Three data files sourced from blogs, news, and twitter were read into R. The news file had hidden null characters preventing a full file read and these null characters required hand deletion with Notepad++ prior to file loading.
| f_names | f_size | f_lines | n_char | n_words | pct_n_char | pct_lines | pct_words |
|---|---|---|---|---|---|---|---|
| blogs | 200.4242 | 899288 | 208361438 | 37334131 | 0.36 | 0.21 | 0.37 |
| news | 196.2775 | 1010242 | 203791400 | 34372528 | 0.35 | 0.24 | 0.34 |
| 159.3641 | 2360148 | 162385035 | 30373583 | 0.28 | 0.55 | 0.30 |
Processing files of this size pushed up against R’s memory limits and ran slowly.

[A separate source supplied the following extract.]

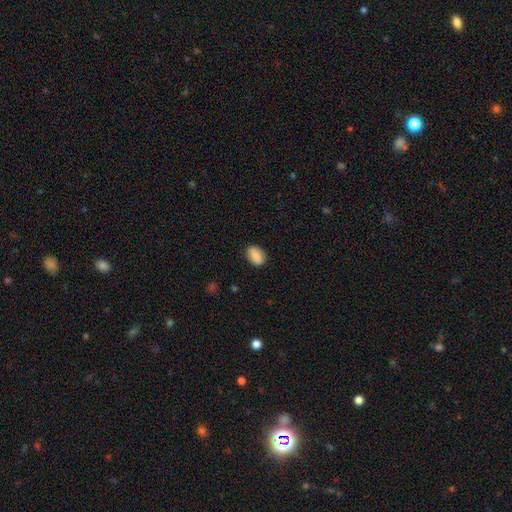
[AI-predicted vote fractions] Smooth or featured? Predicted: smooth (p=0.84). How rounded? Predicted: in between (p=0.84). Merging? Predicted: none (p=0.85).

To facilitate analysis, we sampled ten percent of the lines from each file. We cleaned the sample and created n-grams. To further speed processing, we subsetted the n-grams to those that covered 90% of the sample phrases. A fully reproducible version of this data analysis is available on Github.

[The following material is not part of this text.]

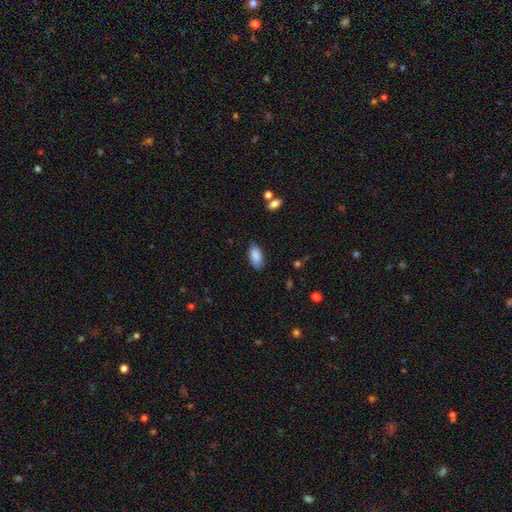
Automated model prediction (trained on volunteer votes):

The corpora are populated with many acronyms and abbreviations such as “rt” for re-tweet, “lol” for laugh out loud, “ic” for I see. Notably, we chose to leave the short hand “im” for I am and “dont” for don’t / do not as is, hence they show up as uni-grams.

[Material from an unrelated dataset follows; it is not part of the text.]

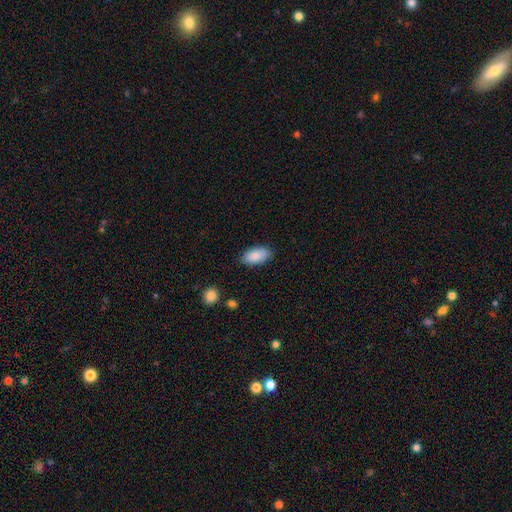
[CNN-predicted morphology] smooth 88%, star or artifact 6%, featured or disk 5%. Down the decision tree: how rounded — in between (93%); merging — none (82%).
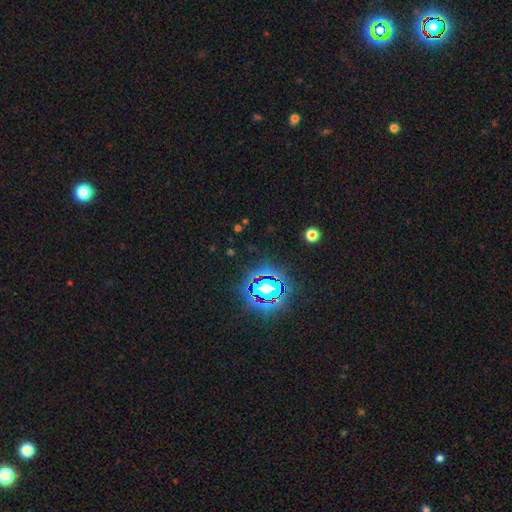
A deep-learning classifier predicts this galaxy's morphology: Smooth or featured: star or artifact — 81% (smooth — 11%)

Word distribution can be summarized with a word cloud, where word size/color represents frequency. The words, “im”, and “time” show up as most frequent followed by “people”, “dont”, “day”, and “love”. This is a popular visual method, but we prefer the relative frequency column plots shown below.
The different files - blogs, news, twitter - had different word relative frequencies. Notice that in terms of most frequent words, “rt” occurs only on twitter, “ic” and “donc” only in blogs, and “city”, “percent”, “county” only in news.
Distributions were created for each set of n-grams, based on relative frequency.
I anticipate using the n-gram tables created for bi-gram, tri-grams, and quad-grams as the basis for prediction. The user will input a word, the model will find the bi-gram with the greatest relative frequency given that word. Similarly, the tri-gram table will be used for making predictions from two word entries and so on.
| word1 | word2 | word3 | word4 | n | proportion | coverage |
|---|---|---|---|---|---|---|
| the | end | of | the | 806 | 8.93e-05 | 0.0000893 |
| at | the | end | of | 656 | 7.27e-05 | 0.0001619 |
| the | rest | of | the | 651 | 7.21e-05 | 0.0002340 |
| for | the | first | time | 613 | 6.79e-05 | 0.0003019 |
| at | the | same | time | 506 | 5.60e-05 | 0.0003580 |
| is | going | to | be | 482 | 5.34e-05 | 0.0004113 |
Notice in the guad-gram table, that the 4-grams are separated by word and arranged by relative frequency. When the user inputs three words, the model matches those words and then finds the fourth word with the greatest relative frequency. Cases where there is no match, or where more than three words are entered, will have random completion.